Activation and characterization of a cryptic gene cluster reveals a cyclization cascade for polycyclic tetramate macrolactams

Abstract

Polycyclic tetramate macrolactams (PTMs) are a growing class of natural products and are derived from a hybrid polyketide synthase (PKS)/non-ribosomal peptide synthetase (NRPS) pathway. PTM biosynthetic gene clusters are conserved and widely distributed in bacteria, however, most of them remain silent. Herein we report the activation of a PTM gene cluster in marine-derived Streptomyces pactum SCSIO 02999 by promoter engineering and heterologous expression, leading to the discovery of six new PTMs, pactamides A-F (11-16), with potent cytotoxic activity upon several human cancer cell lines. In vivo gene disruption experiments and in vitro biochemical assays reveal a reductive cyclization cascade for polycycle formation, with reactions sequentially generating the 5, 5/5 and 5/5/6 carbocyclic ring systems, catalysed by the phytoene dehydrogenase PtmB2, the oxidoreductase PtmB1, and the alcohol dehydrogenase PtmC, respectively. Furthermore, PtmC was demonstrated as a bifunctional cyclase for catalyzing the formation of the inner five-membered ring in ikarugamycin. This study suggests the possibility of finding more bioactive PTMs by genome mining and discloses a general mechanism for the formation of 5/5/6-type carbocyclic rings in PTMs.

Fig. 1. Representative PTMs (1–9) and the key precursor (10).

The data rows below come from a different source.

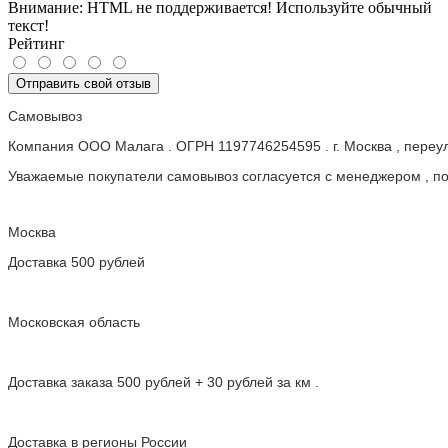
Внимание:
HTML не поддерживается! Используйте обычный
текст!
Рейтинг
Отправить свой отзыв
Самовывоз
Компания ООО Малага . ОГРН 1197746254595 . г. Москва , пере
Уважаемые покупатели самовывоз согласуется с менеджером , пос
Москва
Доставка 500 рублей
Московская область
Доставка заказа 500 рублей + 30 рублей за км .
Доставка в регионы России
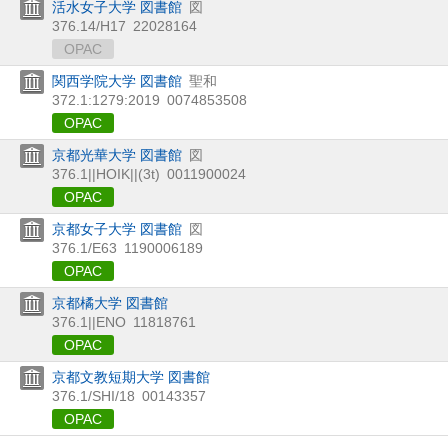
活水女子大学 図書館
図
376.14/H17
22028164
OPAC
関西学院大学 図書館
聖和
372.1:1279:2019
0074853508
OPAC
京都光華大学 図書館
図
376.1||HOIK||(3t)
0011900024
OPAC
京都女子大学 図書館
図
376.1/E63
1190006189
OPAC
京都橘大学 図書館
376.1||ENO
11818761
OPAC
京都文教短期大学 図書館
376.1/SHI/18
00143357
OPAC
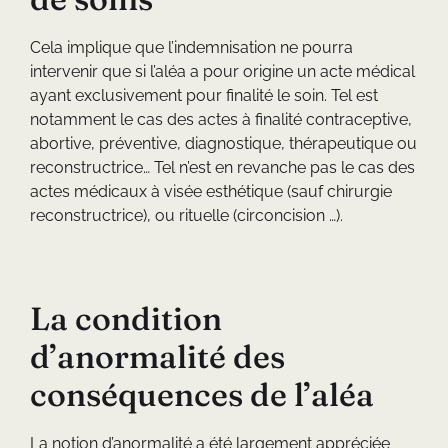
Cela implique que l’indemnisation ne pourra
intervenir que si l’aléa a pour origine un acte médical
ayant exclusivement pour finalité le soin. Tel est
notamment le cas des actes à finalité contraceptive,
abortive, préventive, diagnostique, thérapeutique ou
reconstructrice… Tel n’est en revanche pas le cas des
actes médicaux à visée esthétique (sauf chirurgie
reconstructrice), ou rituelle (circoncision …).
La condition
d’anormalité des
conséquences de l’aléa
La notion d’anormalité a été largement appréciée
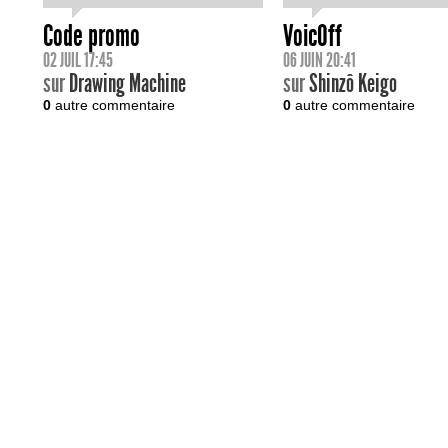
Code promo
VoicOff
02 JUIL 17:45
06 JUIN 20:41
sur
Drawing Machine
sur
Shinzô Keigo
0
autre commentaire
0
autre commentaire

Fig. 2. (A) (A) Genetic organization of the ptm gene cluster in pCSG2404 from a genomic library of S. pactum SCSIO 02999. (B) HPLC analysis of metabolite profile of different strains: (i) S. pactum 2999XM47i, where xiaP is in-frame deleted; (ii) S. lividans TK64/pCSG2801, no promoter inserted; (iii) S. lividans TK64/pSET152; (iv) S. lividans TK64/pCSG2804, where ermE*p is inserted in front of ptmA; (v) S. lividans TK64/pCSG2805, where ermE*p is inserted in front of ptmD; (vi) S. lividans TK64/pCSG2809, where ermE*p is inserted in front of ptmA and ptmC is in-frame deleted; (vii) S. lividans TK64/pCSG2811, where ermE*p is inserted in front of ptmA and ptmB1 is in-frame deleted; (viii) S. lividans TK64/pCSG2814, where ermE*p is inserted in front of ptmA and ptmB2 is in-frame deleted; (ix) S. pactum 02999PTMp1, where ermE*p is inserted in front of ptmA. (i)–(vii) and (ix), detection at 300 nm; (viii), detection at 360 nm. The “#” symbols denote uncharacterized PTM-like products. (C) Chemical structures of patamides A–F (11–16).

Fig. 3. Biochemical characterization of PtmC and the proposed reaction mechanism. (A) HPLC analysis of the enzyme assays. (i) 13 + PtmC + NADPH; (ii) 13 + PtmC + NADH; (iii) standard 11; (iv) 13 + NADPH; (v) 13 + PtmC; (vi) 13 + IkaC + NADPH; (vii) 17 + NADPH; (viii) 17 + PtmC + NADPH; (ix) standard 7. (B) The proposed mechanism of PtmC catalysis. (C) The proposed PtmC mechanism to convert 17 to 7 and 18.

Fig. 4. Proposed biosynthetic pathway for pactamides A–F (11–16).